Source document.

....

With a RFID tag creating system 1 shown in FIG. 1, an apparatus for communicating with a RFID tag (writing apparatus, tag label creating apparatus) 2 is connected to a route server 4, a terminal 5, a general purpose computer 6, and a plurality of information servers 7 via a communication line 3 in a wired or wireless manner.
FIG. 2 is a conceptual configuration diagram which shows a detailed configuration of the writing apparatus 2.
In FIG. 2, an apparatus main body 8 of the writing apparatus 2 includes a cartridge holder portion (not shown) formed in the shape of a recess. A cartridge 100 is detachably mounted to the holder portion.

....

Written tasks.
- A) Do these statements agree with the RFID tag passage: (i) the writing apparatus is linked to the route server through a communication line, (ii) the cartridge is permanently fixed in the holder portion, (iii) FIG. 2 shows the cartridge holder portion? Answer yes or no for each, quoting the words of the passage that decide it.
- B) Can you continue the RFID tag passage with the next few sentences after its last one?
The listing has no connection to the RFID tag passage.

....

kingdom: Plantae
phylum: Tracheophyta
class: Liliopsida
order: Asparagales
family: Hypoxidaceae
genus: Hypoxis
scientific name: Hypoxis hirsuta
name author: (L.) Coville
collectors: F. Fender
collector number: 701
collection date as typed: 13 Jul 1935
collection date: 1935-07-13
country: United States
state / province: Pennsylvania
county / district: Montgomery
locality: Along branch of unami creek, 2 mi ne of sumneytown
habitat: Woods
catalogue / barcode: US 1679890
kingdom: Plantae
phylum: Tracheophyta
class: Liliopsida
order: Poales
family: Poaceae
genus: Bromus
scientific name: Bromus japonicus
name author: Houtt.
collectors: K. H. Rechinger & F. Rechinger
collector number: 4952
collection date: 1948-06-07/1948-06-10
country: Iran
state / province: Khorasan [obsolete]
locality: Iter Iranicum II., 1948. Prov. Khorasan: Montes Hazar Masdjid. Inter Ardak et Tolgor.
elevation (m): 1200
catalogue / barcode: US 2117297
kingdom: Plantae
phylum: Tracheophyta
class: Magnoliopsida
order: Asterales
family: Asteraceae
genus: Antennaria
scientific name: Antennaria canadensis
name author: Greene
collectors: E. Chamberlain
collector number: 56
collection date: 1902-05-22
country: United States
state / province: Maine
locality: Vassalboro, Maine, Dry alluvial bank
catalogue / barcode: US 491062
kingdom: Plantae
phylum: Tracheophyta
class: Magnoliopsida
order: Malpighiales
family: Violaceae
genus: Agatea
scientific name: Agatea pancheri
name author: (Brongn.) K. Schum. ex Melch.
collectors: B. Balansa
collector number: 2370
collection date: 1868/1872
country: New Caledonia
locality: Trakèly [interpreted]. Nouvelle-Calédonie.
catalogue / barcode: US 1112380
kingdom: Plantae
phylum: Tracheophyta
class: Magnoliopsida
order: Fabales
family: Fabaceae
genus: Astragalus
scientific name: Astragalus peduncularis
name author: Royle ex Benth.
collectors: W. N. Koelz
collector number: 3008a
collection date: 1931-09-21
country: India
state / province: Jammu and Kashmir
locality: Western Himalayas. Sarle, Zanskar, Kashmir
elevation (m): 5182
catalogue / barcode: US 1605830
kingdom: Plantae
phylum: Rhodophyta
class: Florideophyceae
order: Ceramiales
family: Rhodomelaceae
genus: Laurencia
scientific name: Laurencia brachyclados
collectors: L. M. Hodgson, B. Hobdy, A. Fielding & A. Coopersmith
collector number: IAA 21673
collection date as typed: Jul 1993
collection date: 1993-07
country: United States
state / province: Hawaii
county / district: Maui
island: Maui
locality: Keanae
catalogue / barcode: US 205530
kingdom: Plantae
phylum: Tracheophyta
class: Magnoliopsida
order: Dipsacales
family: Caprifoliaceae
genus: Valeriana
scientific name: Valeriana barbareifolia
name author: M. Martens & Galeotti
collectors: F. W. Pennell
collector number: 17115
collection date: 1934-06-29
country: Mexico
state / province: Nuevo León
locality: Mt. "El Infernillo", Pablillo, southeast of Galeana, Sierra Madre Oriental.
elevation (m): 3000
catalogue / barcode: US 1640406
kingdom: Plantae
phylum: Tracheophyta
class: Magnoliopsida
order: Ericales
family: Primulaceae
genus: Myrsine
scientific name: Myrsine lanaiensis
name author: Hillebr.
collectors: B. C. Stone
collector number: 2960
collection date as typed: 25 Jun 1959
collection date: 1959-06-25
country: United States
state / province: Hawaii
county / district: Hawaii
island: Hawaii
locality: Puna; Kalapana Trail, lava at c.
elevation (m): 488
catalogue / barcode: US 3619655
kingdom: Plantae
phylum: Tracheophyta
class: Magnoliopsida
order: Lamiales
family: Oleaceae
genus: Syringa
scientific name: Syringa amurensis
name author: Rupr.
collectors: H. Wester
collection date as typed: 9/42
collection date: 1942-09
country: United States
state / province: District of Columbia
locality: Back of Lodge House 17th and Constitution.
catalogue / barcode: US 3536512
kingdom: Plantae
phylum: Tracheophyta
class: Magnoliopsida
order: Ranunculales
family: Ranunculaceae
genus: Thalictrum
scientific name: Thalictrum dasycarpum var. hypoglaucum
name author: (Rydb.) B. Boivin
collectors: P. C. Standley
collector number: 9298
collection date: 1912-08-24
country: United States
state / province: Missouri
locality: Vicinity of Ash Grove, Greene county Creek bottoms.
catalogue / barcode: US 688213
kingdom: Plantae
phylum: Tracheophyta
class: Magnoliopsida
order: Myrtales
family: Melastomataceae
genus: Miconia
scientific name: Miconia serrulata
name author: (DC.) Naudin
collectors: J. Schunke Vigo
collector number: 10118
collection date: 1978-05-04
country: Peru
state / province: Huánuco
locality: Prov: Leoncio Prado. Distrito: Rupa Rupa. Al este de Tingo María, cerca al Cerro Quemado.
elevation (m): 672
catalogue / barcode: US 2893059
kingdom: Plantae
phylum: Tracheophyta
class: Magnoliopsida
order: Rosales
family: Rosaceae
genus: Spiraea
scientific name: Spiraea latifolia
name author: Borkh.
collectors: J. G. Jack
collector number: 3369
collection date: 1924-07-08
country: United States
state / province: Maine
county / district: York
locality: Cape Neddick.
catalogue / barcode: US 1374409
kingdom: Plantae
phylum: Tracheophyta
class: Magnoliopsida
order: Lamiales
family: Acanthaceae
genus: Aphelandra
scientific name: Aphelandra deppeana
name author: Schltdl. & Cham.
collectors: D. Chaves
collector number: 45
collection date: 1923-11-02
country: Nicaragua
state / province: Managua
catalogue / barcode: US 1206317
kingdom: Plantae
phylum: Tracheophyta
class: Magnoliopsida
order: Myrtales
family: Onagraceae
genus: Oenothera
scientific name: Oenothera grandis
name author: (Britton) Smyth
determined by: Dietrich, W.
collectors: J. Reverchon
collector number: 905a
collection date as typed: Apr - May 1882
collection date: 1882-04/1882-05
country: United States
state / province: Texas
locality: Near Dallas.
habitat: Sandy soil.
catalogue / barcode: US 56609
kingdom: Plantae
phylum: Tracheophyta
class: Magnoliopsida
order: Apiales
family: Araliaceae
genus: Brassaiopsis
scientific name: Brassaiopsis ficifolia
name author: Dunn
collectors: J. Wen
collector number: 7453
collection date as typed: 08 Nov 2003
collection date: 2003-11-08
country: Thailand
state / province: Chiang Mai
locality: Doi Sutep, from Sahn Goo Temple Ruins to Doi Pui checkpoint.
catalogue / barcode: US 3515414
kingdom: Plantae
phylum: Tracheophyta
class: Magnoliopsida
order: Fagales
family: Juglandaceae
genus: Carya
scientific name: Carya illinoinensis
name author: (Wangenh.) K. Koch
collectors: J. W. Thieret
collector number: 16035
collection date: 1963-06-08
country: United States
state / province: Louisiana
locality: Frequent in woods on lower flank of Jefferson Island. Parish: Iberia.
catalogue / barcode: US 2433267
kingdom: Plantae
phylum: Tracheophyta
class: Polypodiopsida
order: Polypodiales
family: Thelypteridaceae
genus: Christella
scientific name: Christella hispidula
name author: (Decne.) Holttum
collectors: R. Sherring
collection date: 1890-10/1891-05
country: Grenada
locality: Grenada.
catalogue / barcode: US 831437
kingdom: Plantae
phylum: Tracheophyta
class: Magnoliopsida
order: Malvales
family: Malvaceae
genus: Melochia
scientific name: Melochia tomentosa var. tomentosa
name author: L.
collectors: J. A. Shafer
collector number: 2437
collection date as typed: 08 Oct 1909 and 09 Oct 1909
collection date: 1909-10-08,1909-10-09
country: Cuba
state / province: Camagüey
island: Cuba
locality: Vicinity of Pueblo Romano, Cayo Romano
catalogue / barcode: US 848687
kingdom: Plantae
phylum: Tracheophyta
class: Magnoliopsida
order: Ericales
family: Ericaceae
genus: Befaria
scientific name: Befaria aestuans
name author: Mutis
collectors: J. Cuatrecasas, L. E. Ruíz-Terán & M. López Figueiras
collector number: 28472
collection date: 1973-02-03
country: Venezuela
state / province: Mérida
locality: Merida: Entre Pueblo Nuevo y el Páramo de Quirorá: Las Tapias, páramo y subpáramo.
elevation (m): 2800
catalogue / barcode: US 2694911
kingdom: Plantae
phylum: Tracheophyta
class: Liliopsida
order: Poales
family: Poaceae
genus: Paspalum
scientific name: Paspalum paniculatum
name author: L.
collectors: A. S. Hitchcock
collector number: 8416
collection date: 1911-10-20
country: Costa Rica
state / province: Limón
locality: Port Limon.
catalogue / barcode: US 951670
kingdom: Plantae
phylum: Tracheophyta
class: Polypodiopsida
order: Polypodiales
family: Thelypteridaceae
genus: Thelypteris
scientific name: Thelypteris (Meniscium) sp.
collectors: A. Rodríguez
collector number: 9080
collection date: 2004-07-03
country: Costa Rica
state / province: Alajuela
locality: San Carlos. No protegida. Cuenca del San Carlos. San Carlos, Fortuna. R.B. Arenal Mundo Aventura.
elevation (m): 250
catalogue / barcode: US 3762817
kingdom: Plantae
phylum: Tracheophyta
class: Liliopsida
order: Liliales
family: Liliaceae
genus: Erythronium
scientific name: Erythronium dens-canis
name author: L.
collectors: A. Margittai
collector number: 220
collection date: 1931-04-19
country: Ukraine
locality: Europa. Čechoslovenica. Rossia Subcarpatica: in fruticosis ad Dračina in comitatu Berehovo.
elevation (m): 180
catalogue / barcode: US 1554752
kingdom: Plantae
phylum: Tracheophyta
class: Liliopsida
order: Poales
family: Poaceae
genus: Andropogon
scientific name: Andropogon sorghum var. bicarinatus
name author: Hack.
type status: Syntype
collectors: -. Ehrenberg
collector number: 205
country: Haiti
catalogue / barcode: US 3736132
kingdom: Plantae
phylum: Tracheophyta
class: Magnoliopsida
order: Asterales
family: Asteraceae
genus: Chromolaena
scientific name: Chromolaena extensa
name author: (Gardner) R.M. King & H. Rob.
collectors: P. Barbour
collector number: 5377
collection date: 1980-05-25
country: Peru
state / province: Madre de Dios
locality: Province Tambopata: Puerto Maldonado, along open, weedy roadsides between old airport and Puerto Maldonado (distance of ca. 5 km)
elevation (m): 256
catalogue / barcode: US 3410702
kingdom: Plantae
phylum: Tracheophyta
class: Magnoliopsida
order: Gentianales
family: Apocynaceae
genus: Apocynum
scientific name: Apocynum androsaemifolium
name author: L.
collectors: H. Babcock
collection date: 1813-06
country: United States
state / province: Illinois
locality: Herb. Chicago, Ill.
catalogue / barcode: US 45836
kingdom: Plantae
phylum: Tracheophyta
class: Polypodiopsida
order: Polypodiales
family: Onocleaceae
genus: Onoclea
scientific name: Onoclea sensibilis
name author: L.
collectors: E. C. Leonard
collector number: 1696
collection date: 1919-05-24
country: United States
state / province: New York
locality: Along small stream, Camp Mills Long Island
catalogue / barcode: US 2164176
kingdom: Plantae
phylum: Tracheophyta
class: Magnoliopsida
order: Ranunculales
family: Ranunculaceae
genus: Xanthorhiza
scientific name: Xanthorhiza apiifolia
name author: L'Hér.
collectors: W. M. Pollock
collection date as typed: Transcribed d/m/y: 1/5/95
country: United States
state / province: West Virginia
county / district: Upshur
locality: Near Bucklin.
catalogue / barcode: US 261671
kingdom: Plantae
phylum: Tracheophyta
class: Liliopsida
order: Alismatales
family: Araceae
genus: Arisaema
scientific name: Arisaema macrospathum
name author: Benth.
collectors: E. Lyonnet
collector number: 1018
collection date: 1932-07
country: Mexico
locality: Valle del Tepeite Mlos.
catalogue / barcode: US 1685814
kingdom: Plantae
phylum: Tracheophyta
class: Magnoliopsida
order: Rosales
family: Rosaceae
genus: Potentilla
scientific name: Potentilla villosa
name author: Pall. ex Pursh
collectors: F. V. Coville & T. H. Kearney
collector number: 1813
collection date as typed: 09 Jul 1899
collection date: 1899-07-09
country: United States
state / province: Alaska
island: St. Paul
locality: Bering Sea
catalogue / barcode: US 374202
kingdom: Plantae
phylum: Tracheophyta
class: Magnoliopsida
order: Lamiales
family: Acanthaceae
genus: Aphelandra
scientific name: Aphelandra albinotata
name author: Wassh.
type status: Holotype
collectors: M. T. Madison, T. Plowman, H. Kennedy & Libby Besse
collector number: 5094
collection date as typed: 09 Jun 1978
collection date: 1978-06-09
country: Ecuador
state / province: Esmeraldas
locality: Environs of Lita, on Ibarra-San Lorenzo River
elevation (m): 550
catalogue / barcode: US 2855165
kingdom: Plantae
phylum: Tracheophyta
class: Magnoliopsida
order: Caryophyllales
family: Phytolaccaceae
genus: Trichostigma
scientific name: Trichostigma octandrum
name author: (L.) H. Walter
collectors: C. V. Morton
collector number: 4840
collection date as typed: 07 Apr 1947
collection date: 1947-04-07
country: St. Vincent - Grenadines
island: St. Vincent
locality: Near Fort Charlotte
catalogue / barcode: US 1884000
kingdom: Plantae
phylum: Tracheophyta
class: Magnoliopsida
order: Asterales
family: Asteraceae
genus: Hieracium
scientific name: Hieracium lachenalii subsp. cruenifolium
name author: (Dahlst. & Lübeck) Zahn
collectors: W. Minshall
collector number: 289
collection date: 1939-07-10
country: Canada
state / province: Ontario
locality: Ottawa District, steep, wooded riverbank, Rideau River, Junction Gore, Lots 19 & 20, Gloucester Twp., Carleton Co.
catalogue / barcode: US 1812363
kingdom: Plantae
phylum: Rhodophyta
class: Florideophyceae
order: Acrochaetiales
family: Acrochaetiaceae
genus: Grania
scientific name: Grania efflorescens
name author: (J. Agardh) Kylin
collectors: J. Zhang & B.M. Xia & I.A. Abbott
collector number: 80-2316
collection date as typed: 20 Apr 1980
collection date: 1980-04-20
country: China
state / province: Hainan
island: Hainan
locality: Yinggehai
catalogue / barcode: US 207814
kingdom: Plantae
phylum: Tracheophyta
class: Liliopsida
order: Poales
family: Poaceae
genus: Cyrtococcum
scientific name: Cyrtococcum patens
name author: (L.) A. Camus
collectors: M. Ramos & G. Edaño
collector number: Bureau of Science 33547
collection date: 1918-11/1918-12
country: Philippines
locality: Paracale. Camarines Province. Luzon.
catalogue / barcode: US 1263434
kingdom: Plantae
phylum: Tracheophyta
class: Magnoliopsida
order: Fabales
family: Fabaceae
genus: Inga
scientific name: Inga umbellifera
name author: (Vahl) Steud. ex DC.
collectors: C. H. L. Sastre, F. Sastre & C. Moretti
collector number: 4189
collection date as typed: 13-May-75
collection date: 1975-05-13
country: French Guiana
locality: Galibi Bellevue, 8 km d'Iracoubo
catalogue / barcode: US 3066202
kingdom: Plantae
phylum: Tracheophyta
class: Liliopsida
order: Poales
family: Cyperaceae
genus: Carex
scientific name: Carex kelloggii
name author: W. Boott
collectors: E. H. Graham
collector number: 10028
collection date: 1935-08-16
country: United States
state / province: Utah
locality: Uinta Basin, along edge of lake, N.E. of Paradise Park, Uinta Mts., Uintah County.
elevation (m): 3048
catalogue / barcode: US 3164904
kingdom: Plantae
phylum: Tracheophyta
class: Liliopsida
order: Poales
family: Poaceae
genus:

....

Per-task outputs.
- A)
(i) Yes: "connected to a route server 4, a terminal 5, a general purpose computer 6, and a plurality of information servers 7 via a communication line 3"
(ii) No: "A cartridge 100 is detachably mounted to the holder portion."
(iii) No: "a cartridge holder portion (not shown)"

- B)
The apparatus main body 8 includes a print head (thermal head) 10 (printing unit) configured to perform predetermined printing of a cover film (print receiving tape) 103 fed out from a second roll 104 (print receiving tape roll), a ribbon take-up roller driving shaft 11 configured to drive an ink ribbon after the printing of the cover film 103, a pressure roller driving shaft 12 (bonding unit, feeding unit) configured to adhere the cover film 103 to a base tape (tag tape, tag medium) 101 fed out from a first roll (tag tape roll, storage unit) 102, and to feed out the adhered tape from the cartridge 100 as a tag label tape 110 with print, an antenna (device antenna) 14 configured to transmit/receive signals to/from a RFID circuit element To included in the tag label tape 110 with print (detailed description will be described later) via wireless communication using a high frequency band such as a UHF band or the like, a cutter 15 configured to cut the tag label tape 110 with print at a predetermined timing and to a predetermined length, thereby forming label-shaped RFID labels T (detailed description will be described later), a feeding roller 17 configured to transport the RFID labels T to an output opening (discharge opening) 16, thereby outputting the RFID labels T, and a housing (body-housing) 9 which forms the exterior, and which has the cartridge holder portion that allows the cartridge 100 to be detachably mounted to the housing and the output opening 16.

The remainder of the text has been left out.